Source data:
::::::::::

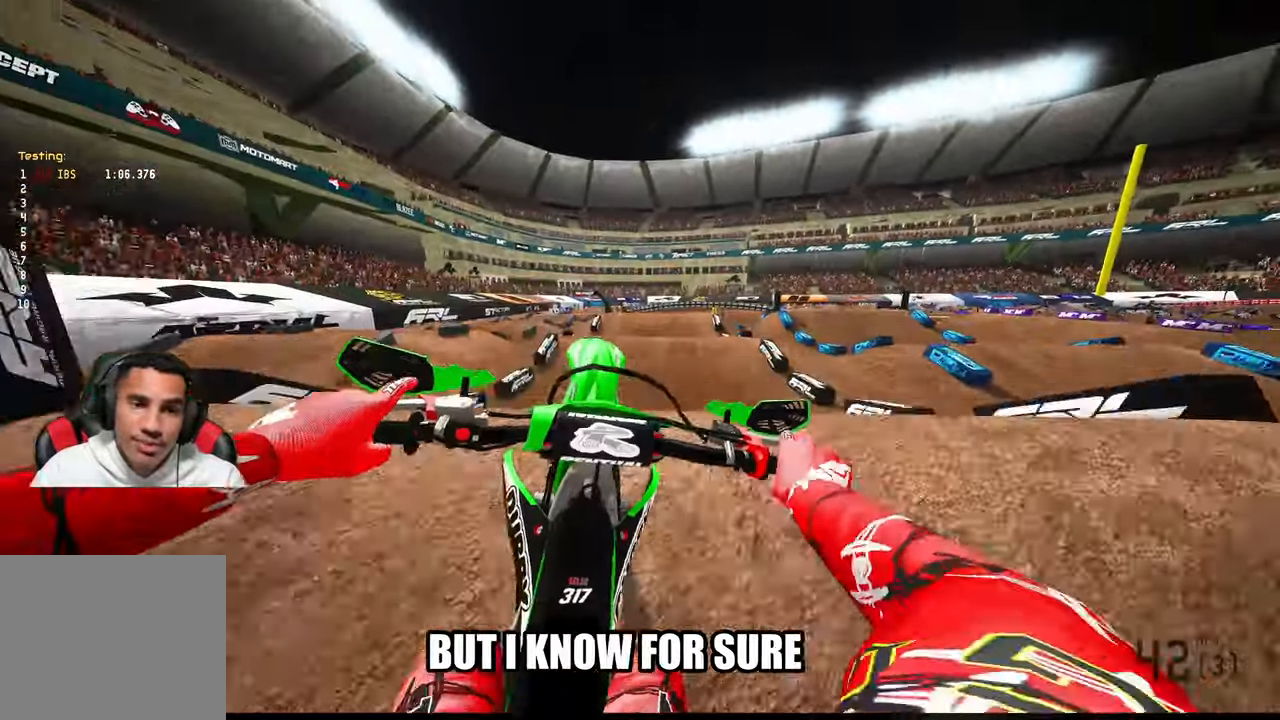
Gameplay with a controller (PlayStation layout); each line is a JSON object with the inputs held at the frame after it (dt_ms = milliseconds from this image to that frame). Not read: HOME.
{"dt_ms": 500, "buttons": [], "left_stick": "up-left", "right_stick": "down-left"}
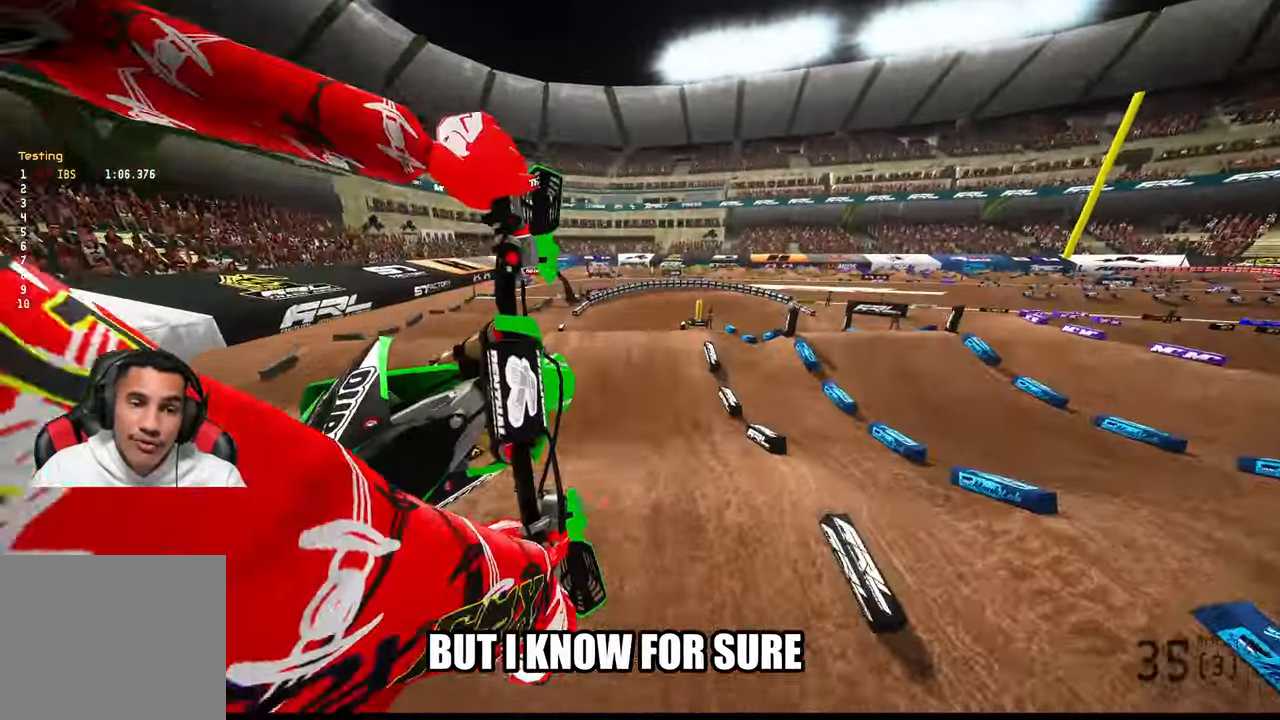
{"dt_ms": 1000, "buttons": ["R2"], "left_stick": "right", "right_stick": "up"}
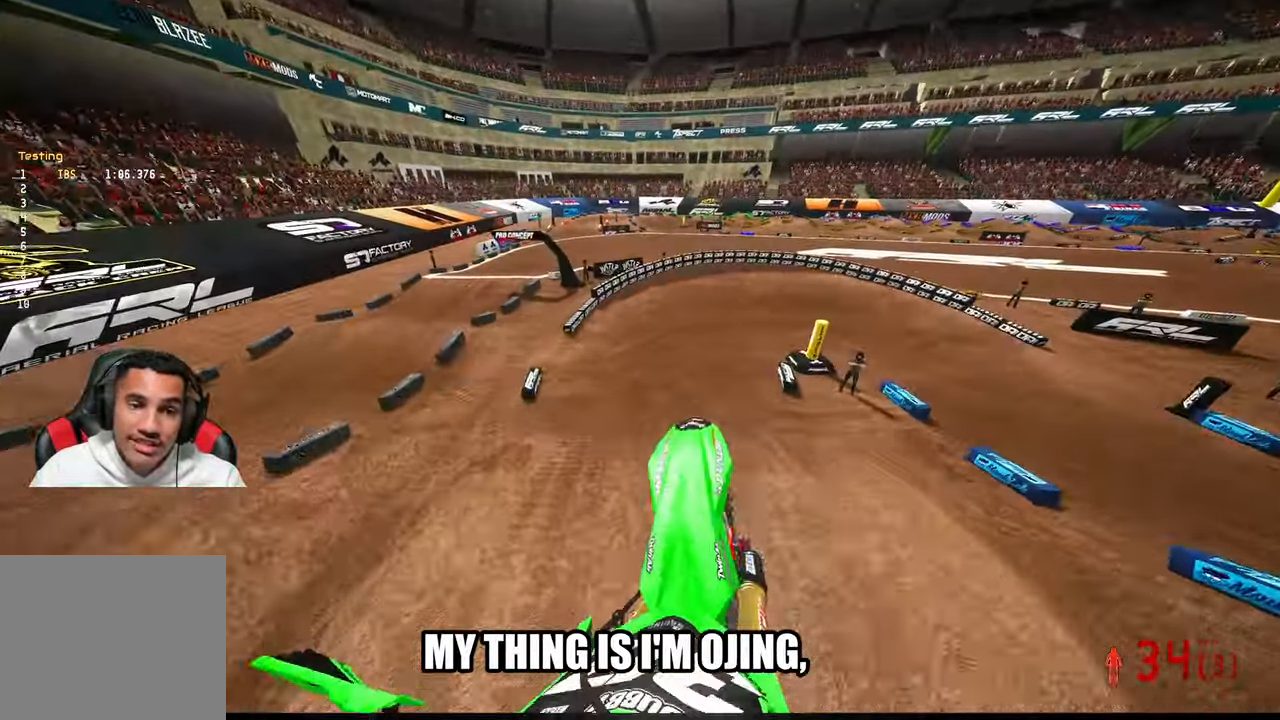
{"dt_ms": 1000, "buttons": [], "left_stick": "up-right", "right_stick": "down-left"}
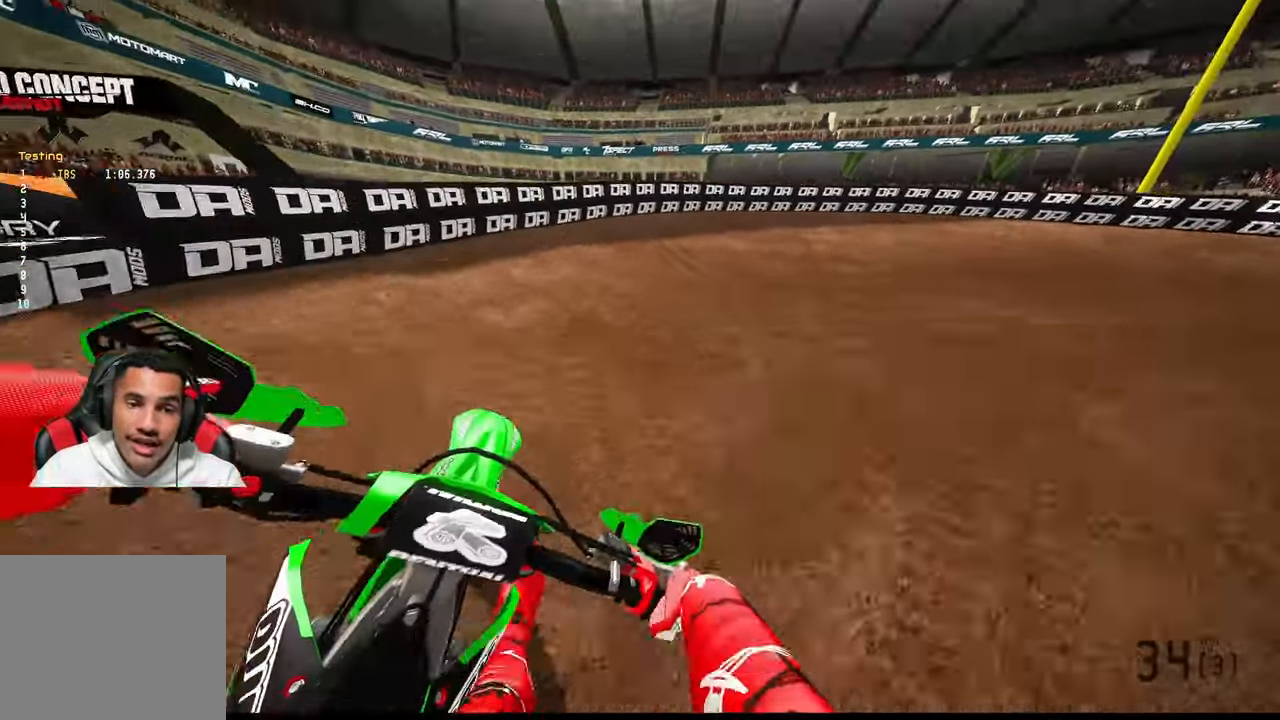
{"dt_ms": 500, "buttons": ["R2"], "left_stick": "up-right", "right_stick": "left"}
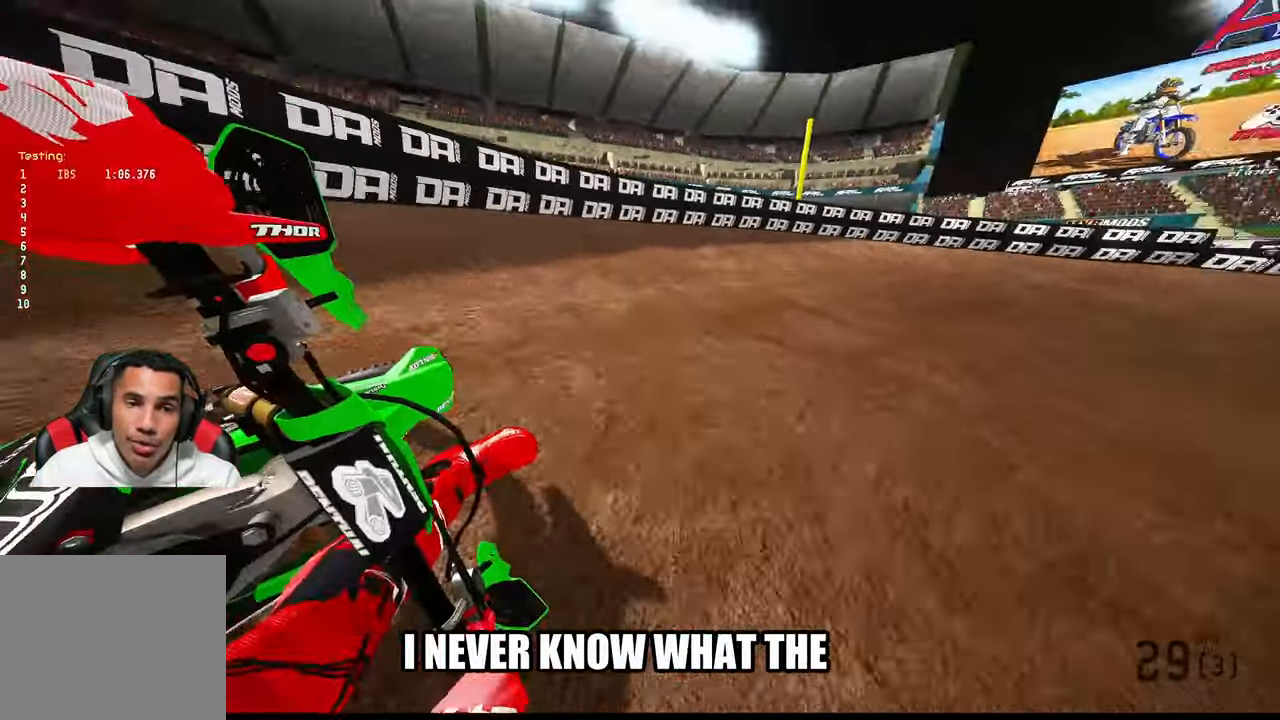
{"dt_ms": 500, "buttons": ["R2"], "left_stick": "up-right", "right_stick": "left"}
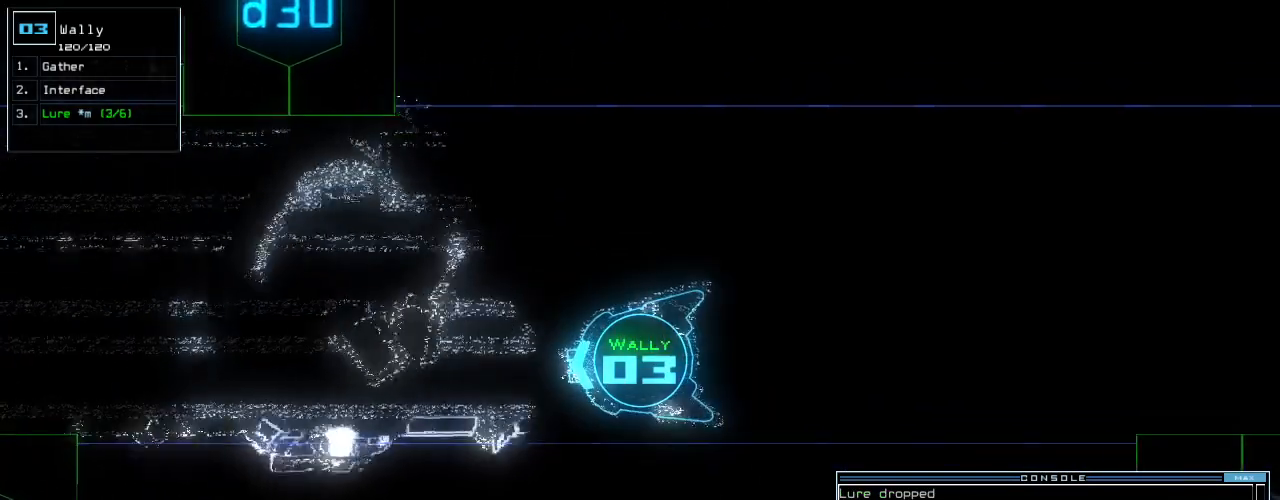
Gameplay with keyboard; each line is a JSON object with the keys held at the frame after it. "events" lists presses ("down") and releases ("up") of ".", "0", "1", "2", "3", "4", "5", "6", "7", "8", "9", "a", "b", "backspace", "c", "caps_lock", "comma", "ctrl_l", "ctrl_r", "d", "down", "e", "equals", "escape", "f", "f12", "g", "h", "i", "j", "k", "l", "left", "m", "minus", "n", "o", "p", "q", "quote", "r", "return", "right", "s", "semicolon", "shift_l", "shift_r", "space", "t", "tab", "tilde", "u", "up", "v", "w", "x", "y" and "z" between this image and that frame as [ms after this image, input, new state], when the widget could be followed in between. No other keys are recorded. Mouse input is not recorded. Not read: other_keys.
{"keys": ["down"], "events": []}
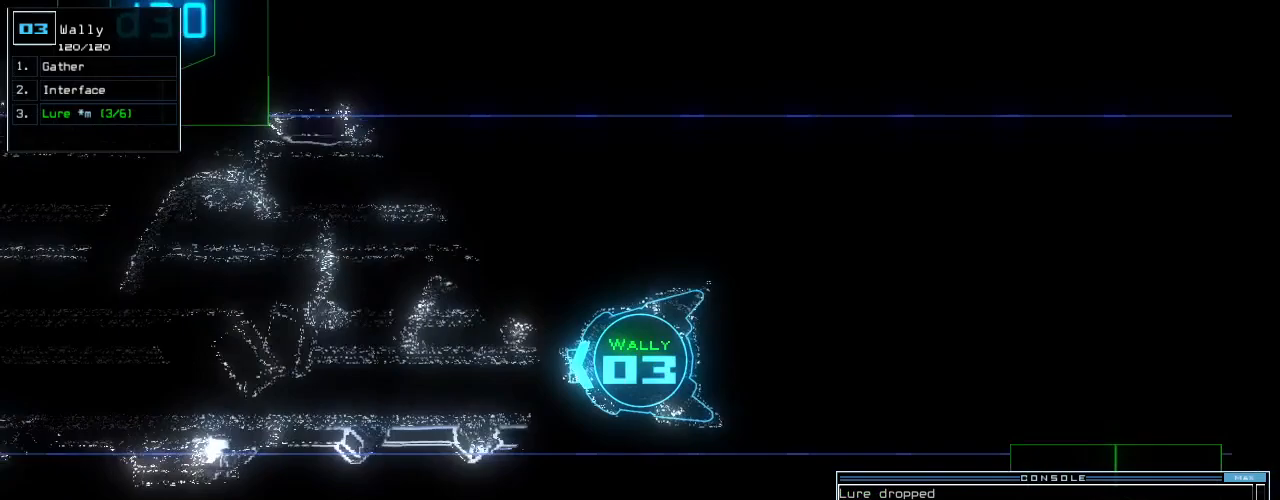
{"keys": ["down"], "events": [[83, "d", "down"], [167, "d", "up"], [312, "1", "down"], [354, "1", "up"], [396, "right", "down"], [458, "right", "up"]]}
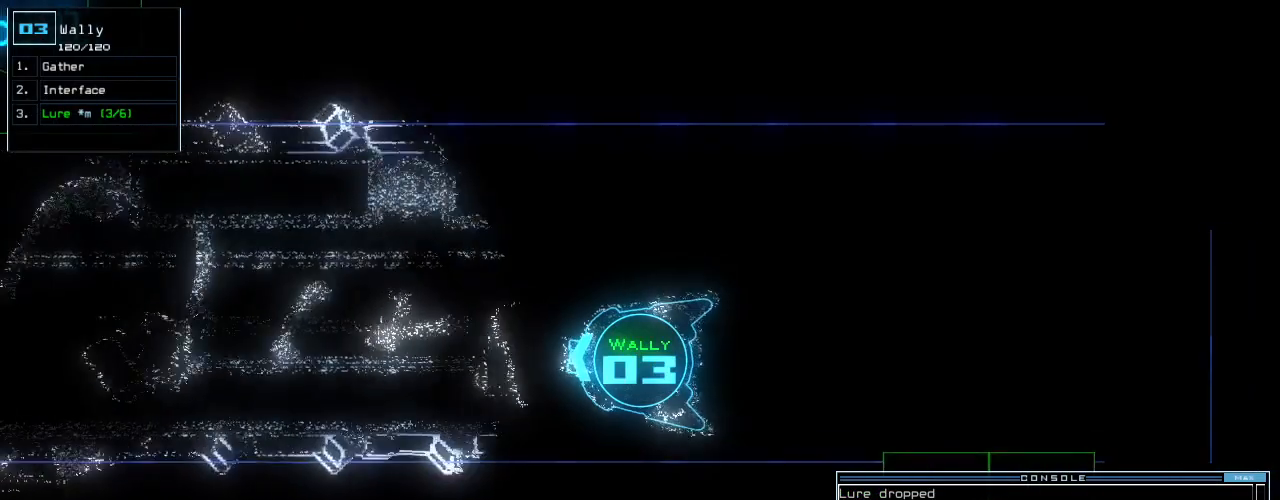
{"keys": ["down"], "events": [[292, "9", "down"], [375, "9", "up"]]}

::::::::::

Your assignment
The records above must all be output exactly. Omit the images.

Answer to the exercise
Gameplay with a controller (PlayStation layout); each line is a JSON object with the inputs held at the frame after it (dt_ms = milliseconds from this image to that frame). Not read: HOME.
{"dt_ms": 500, "buttons": [], "left_stick": "up-left", "right_stick": "down-left"}
{"dt_ms": 1000, "buttons": ["R2"], "left_stick": "right", "right_stick": "up"}
{"dt_ms": 1000, "buttons": [], "left_stick": "up-right", "right_stick": "down-left"}
{"dt_ms": 500, "buttons": ["R2"], "left_stick": "up-right", "right_stick": "left"}
{"dt_ms": 500, "buttons": ["R2"], "left_stick": "up-right", "right_stick": "left"}
Gameplay with keyboard; each line is a JSON object with the keys held at the frame after it. "events" lists presses ("down") and releases ("up") of ".", "0", "1", "2", "3", "4", "5", "6", "7", "8", "9", "a", "b", "backspace", "c", "caps_lock", "comma", "ctrl_l", "ctrl_r", "d", "down", "e", "equals", "escape", "f", "f12", "g", "h", "i", "j", "k", "l", "left", "m", "minus", "n", "o", "p", "q", "quote", "r", "return", "right", "s", "semicolon", "shift_l", "shift_r", "space", "t", "tab", "tilde", "u", "up", "v", "w", "x", "y" and "z" between this image and that frame as [ms after this image, input, new state], when the widget could be followed in between. No other keys are recorded. Mouse input is not recorded. Not read: other_keys.
{"keys": ["down"], "events": []}
{"keys": ["down"], "events": [[83, "d", "down"], [167, "d", "up"], [312, "1", "down"], [354, "1", "up"], [396, "right", "down"], [458, "right", "up"]]}
{"keys": ["down"], "events": [[292, "9", "down"], [375, "9", "up"]]}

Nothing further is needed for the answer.